All these thing that turn me into a psycho lady are simple everyday "things and happenings". That all happen at once, all the time. I almost like to think that I have a neon sign painted over my head... 'Quick and Easy Psycho'. These things include 4 legs and are full of fur. All of this 1365 square feet of this house can turn into "Psychoville" quite quickly with the addition of two dogs, and the two dogs that I despise more than I despise the word.... OH, I just can't say.. it is just a gross word. So you are going to have to either guess, or think of the grossest of gross words and just fill in the blanks. No sooner than do we set foot in the house.. and the evilest of oldest dogs insists that she needs OUT. NOW. The phone starts ringing, and it's the newspaper man wanting to sell me a subscription for more time with The Vancouver Sun... blah blah blah so says the man.... hiss woof wine flop, hiss woof wine flop so says the dog.. then the pipster wants her friend from across the street over... can she, can she, can she, can she, can she, can she, ... then the boy starts up the PS2... and the whirling, slooshing, and pinging begins. The very second that the evilest of queens makes it outside, this upsets the youngest and silliest and most annoyingly loudest high pitched barker when she wants to be dog in the world, Ellpee. In truth, it can not even be classified as a bark, it's a yipe. YIPE, YIPE, YIPEYIPE, YIPE. YIPE. YIPEYIPE. (And she likes to call herself a German Shepherd... she should be called the German Yiper). You can't even make her stop. There is no stopping the German Yiper.

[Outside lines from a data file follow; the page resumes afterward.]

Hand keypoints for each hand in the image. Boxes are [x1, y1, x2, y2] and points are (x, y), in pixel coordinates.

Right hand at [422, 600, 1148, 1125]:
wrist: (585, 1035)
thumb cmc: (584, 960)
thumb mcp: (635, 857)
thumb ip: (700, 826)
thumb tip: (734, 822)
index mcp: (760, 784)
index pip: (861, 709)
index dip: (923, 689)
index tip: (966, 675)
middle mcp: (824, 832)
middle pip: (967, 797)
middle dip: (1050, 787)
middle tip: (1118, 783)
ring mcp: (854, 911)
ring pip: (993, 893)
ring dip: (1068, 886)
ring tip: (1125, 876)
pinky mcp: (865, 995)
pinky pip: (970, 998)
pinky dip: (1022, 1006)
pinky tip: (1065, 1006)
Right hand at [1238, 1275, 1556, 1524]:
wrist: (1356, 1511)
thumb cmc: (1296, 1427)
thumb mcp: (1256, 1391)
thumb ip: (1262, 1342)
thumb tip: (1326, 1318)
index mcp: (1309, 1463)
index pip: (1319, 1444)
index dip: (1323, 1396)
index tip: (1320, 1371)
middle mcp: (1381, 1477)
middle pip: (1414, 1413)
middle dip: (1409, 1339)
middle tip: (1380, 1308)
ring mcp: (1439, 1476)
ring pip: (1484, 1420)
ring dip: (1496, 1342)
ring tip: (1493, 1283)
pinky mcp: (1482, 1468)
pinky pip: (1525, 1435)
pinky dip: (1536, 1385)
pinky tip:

I think I am going to invest in a big huge fly swatter. I will slam it down onto my horribly old kitchen floor, (READ THIS MR. FIXIT... HORRIBLY OLD, DETERIORATING KITCHEN FLOOR) thus creating my very own psychotic noise "whoooosh-whip".... and hopefully stun everyone into attention. (That includes Mr. Vancouversunsubscriptionman)....after this.... I will have control of my Kingdom.. for another whole 20 seconds. Until the next whooshwhip prevails settles to the ground.
And I am having troubles comprehending why the neighbours would think I am psychotic. Hello, my name is Mrs. Whooshwhip, and I like to practice saying it alot. Yes, that sounds believable.